5. The method according to any one of claims 1 to 4, wherein the second type of nerve cell structure (204) is a dendrite.

6. The method according to any one of claims 1 to 5, comprising generating AR1 (310) and / or AR2 (314) by a classification machine learning algorithm (304, 306), in particular a pixel classifier.

7. The aforementioned machine learning algorithms (304, 306) are: The method according to claim 6, comprising a convolutional neural network having a first kernel for in particular identifying somas in order to generate AR1.

8. The aforementioned machine learning algorithms (304, 306) are: The method according to claim 6 or 7, comprising a convolutional neural network having a second kernel for identifying dendrites in particular, in order to generate AR2.

9. The aforementioned machine learning algorithms (304, 306) are: The method according to any one of claims 6 to 8, comprising a convolutional neural network having a kernel having line features for generating AR2.

10. The method according to any one of claims 1 to 9, wherein AR1 (310) is analyzed by the Otsu method (312).

11. The method according to any one of claims 1 to 10, wherein AR2 (314) is analyzed by voxel scooping (316).

12. The next step, namely, The method according to any one of claims 1 to 11, comprising the step of identifying one or more third nerve cell structures (324), particularly spine structures, attached to a dendritic (322).

13. The next step, namely, The method according to any one of claims 1 to 12, comprising the step of assigning an identified first neuronal structure (320), particularly a soma, to an identified second neuronal structure (322), particularly a dendrite, and / or a third neuronal structure (324), particularly a spine.

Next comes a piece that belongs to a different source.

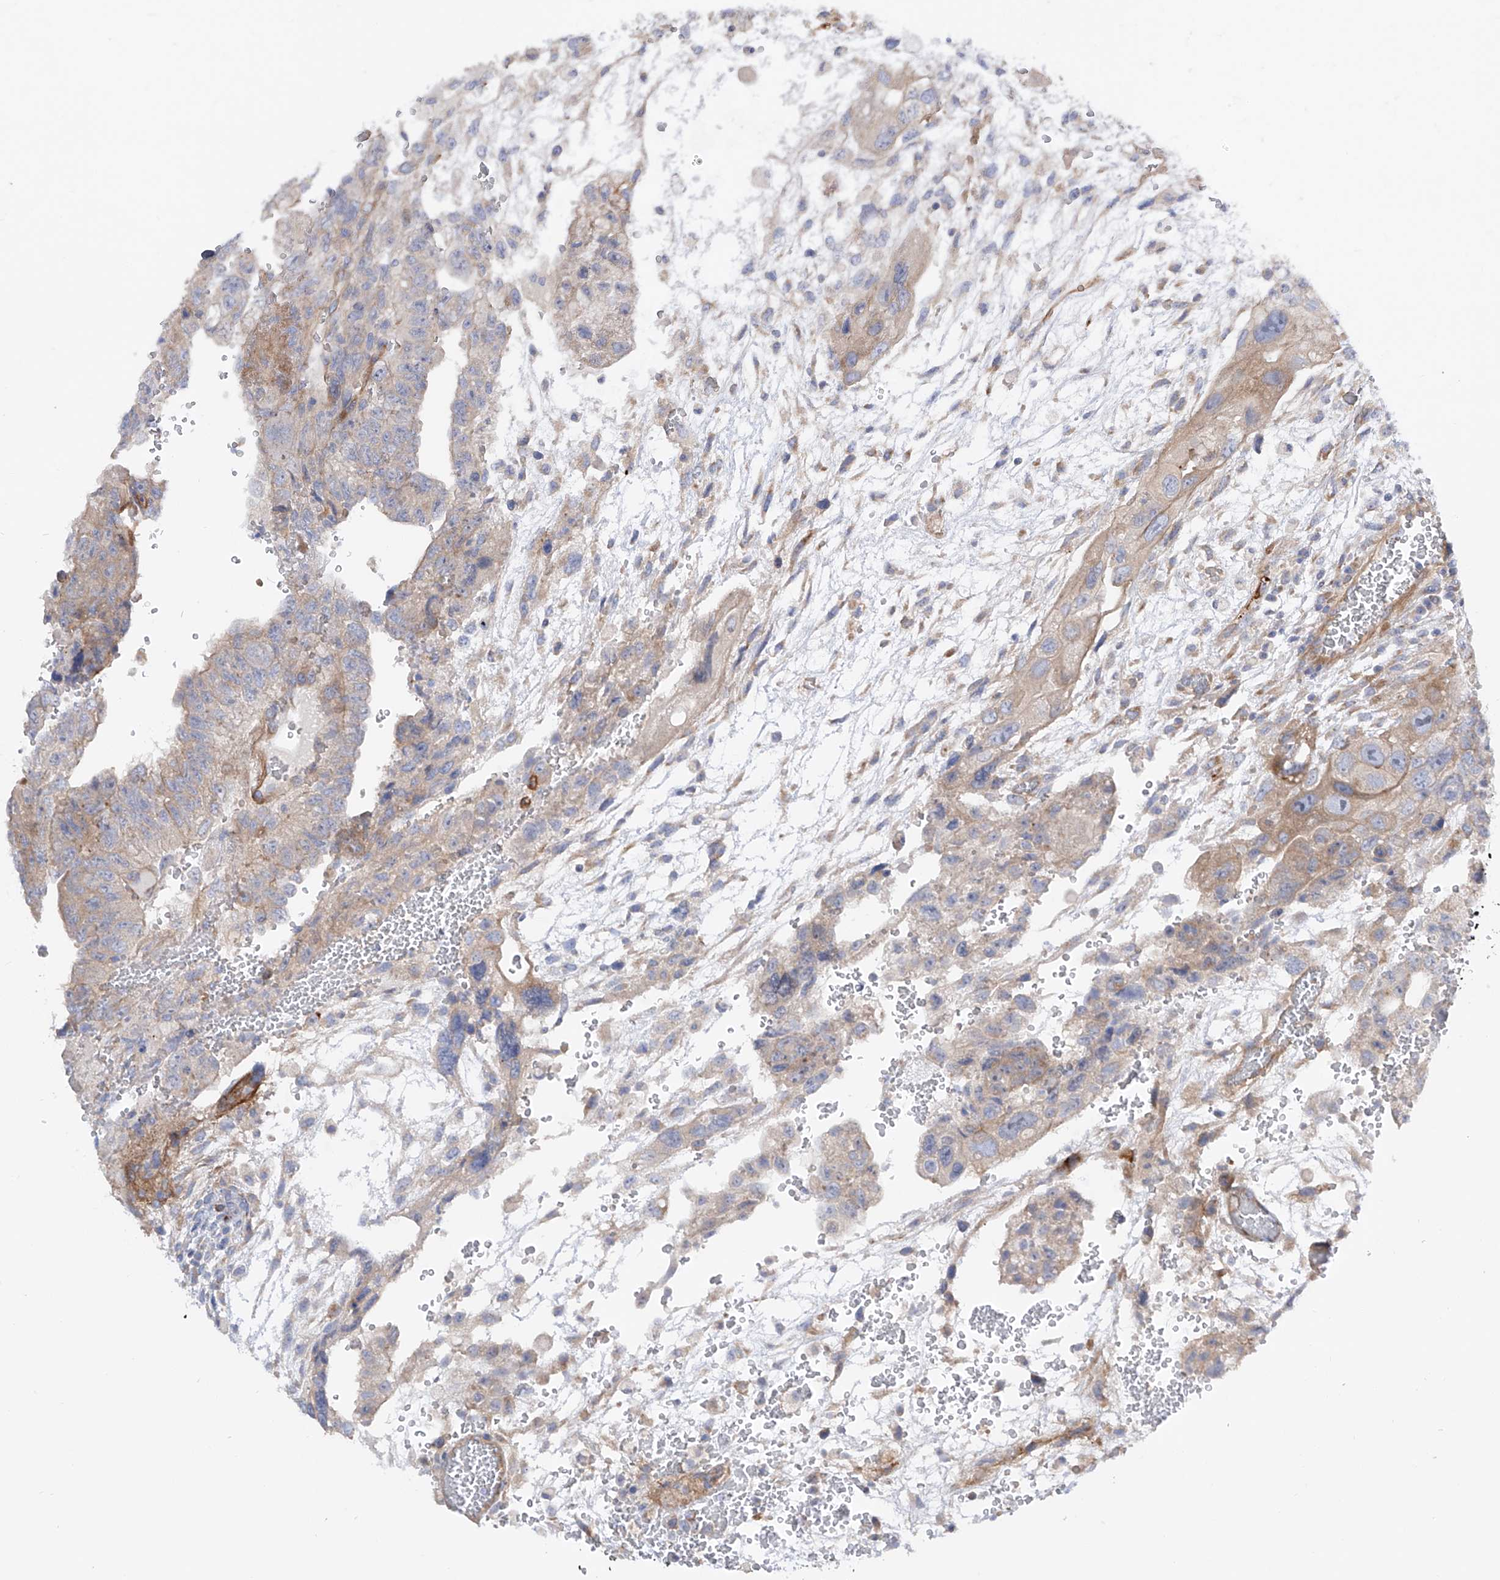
{"staining": {"intensity": "weak", "quantity": "<25%", "location": "cytoplasmic/membranous"}, "tissue": "testis cancer", "cell_type": "Tumor cells", "image_type": "cancer", "snomed": [{"axis": "morphology", "description": "Carcinoma, Embryonal, NOS"}, {"axis": "topography", "description": "Testis"}], "caption": "An immunohistochemistry (IHC) photomicrograph of testis embryonal carcinoma is shown. There is no staining in tumor cells of testis embryonal carcinoma.", "gene": "LCA5", "patient": {"sex": "male", "age": 36}}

14. The second dataset (200c) is defined as having at least one of the following parameters, namely, size, resolution, The method according to any one of claims 1 to 13, wherein the data set is equivalent in form to the first dataset (302).

15. A device for identifying neuronal patterns in images, The method described in any one of claims 1 to 14, and / or A device configured to connect to an external device, in particular, in order to interact with the method according to any one of claims 1 to 14.